Abbas' Worte zeugen vor allem von der tiefen Frustration der Palästinenser über mehr als zwei Jahrzehnte vergeblicher Bemühungen, auf dem Verhandlungsweg zu ihrem eigenen Staat zu gelangen. Ob sich durch die Ankündigung von Abbas in den Palästinensergebieten praktisch etwas ändern wird, ist noch völlig offen.

"Die Palästinenser wollen ihre Beziehung zu Israel neu definieren", sagte Xavier Abu Eid von der Palästinensischen Befreiungsorganisation PLO als Erklärung für die Rede. "Eine Option wäre zum Beispiel, die Sicherheitszusammenarbeit (mit der israelischen Armee) zu beenden."

Anstieg von Gewalt zu befürchten

Mit einer Auflösung der 1994 eingerichteten Autonomiebehörde, die bereits als eine Art Mini-Staat funktioniert, würden die Palästinenser sich aber vor allem ins eigene Fleisch schneiden. Die internationale Hilfe in Milliardenhöhe, mit der auch die Gehälter von 180.000 Beamten der Autonomiebehörde bezahlt werden, wäre in Gefahr. Sollte die Palästinenserpolizei die enge Sicherheitszusammenarbeit mit Israel beenden, ist auch ein weiterer Anstieg der Gewalt in der Region zu befürchten.

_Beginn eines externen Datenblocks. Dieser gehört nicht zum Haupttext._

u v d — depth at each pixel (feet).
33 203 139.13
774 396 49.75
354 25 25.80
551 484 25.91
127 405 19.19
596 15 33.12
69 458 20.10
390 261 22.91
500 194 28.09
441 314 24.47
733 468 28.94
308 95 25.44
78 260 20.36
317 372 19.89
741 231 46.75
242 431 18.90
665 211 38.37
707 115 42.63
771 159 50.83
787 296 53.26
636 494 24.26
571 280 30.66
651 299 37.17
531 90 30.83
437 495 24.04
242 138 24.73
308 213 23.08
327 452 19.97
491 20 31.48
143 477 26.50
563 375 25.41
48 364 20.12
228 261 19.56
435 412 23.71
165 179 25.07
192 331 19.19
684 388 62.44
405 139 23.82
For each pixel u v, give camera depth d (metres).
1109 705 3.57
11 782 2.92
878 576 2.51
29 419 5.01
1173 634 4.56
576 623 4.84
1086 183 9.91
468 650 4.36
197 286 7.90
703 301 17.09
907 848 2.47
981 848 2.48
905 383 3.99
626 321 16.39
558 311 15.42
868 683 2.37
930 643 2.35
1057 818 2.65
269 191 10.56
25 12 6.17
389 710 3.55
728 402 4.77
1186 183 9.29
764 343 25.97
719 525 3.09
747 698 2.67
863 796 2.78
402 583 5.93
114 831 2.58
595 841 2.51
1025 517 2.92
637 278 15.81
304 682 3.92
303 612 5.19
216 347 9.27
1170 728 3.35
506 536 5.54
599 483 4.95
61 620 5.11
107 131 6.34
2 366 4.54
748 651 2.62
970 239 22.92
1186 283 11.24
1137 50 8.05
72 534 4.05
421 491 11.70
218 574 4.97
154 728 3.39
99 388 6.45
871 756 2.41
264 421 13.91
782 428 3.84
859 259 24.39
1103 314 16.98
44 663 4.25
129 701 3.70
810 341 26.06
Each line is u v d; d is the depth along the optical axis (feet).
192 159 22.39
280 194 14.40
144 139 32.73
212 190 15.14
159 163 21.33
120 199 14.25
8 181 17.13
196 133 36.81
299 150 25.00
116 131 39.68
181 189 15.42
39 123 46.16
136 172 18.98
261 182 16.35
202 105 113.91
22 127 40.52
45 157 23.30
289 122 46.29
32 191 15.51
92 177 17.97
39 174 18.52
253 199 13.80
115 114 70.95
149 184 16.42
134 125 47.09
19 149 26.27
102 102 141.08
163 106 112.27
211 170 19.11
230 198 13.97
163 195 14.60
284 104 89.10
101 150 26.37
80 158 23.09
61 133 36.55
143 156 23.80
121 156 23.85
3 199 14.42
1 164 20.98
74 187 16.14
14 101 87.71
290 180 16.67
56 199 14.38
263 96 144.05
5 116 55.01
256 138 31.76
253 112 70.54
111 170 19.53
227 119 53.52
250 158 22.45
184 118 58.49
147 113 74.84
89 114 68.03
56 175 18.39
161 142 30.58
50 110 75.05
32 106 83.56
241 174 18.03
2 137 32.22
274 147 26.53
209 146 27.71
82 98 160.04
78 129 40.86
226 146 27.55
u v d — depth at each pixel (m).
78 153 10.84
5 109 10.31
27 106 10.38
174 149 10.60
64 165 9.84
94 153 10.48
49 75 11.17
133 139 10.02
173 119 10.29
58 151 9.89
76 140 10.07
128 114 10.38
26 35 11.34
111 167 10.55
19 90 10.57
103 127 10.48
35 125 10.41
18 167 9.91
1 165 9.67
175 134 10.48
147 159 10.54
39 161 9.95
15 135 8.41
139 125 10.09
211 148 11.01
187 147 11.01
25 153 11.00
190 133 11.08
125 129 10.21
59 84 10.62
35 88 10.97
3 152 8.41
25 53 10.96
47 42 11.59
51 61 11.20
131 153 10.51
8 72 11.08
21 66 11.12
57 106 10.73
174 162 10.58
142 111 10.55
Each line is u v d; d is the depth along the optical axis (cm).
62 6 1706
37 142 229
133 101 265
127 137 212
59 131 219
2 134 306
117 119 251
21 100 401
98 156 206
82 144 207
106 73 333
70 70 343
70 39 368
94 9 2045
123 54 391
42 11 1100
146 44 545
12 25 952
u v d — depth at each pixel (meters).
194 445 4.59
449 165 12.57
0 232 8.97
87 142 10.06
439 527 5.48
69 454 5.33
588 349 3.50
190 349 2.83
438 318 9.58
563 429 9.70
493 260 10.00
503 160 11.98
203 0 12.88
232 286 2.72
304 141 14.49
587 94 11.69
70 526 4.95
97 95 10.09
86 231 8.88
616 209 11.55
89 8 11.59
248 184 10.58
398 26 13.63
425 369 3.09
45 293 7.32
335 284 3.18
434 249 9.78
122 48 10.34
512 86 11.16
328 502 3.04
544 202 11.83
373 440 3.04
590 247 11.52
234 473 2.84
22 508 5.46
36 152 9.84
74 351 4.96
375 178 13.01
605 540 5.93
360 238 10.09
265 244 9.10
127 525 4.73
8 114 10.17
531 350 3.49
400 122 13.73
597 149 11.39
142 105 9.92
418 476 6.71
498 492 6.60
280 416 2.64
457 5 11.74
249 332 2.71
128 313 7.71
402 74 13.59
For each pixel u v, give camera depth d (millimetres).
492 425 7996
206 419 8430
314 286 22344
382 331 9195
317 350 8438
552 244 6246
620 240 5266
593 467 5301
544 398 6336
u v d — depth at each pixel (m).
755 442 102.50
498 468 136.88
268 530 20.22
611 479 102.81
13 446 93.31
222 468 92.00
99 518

Eineinhalb Jahre nach dem Abbruch der letzten Friedensverhandlungen mit Israel ist die Frustration in den Palästinensergebieten groß. 65 Prozent der Palästinenser wollen laut einer jüngsten Meinungsumfrage einen Rücktritt von Abbas, der seit 2005 Präsident ist. Seine Rede ist daher auch als Versuch zu sehen, wieder mehr Rückhalt beim eigenen Volk zu gewinnen.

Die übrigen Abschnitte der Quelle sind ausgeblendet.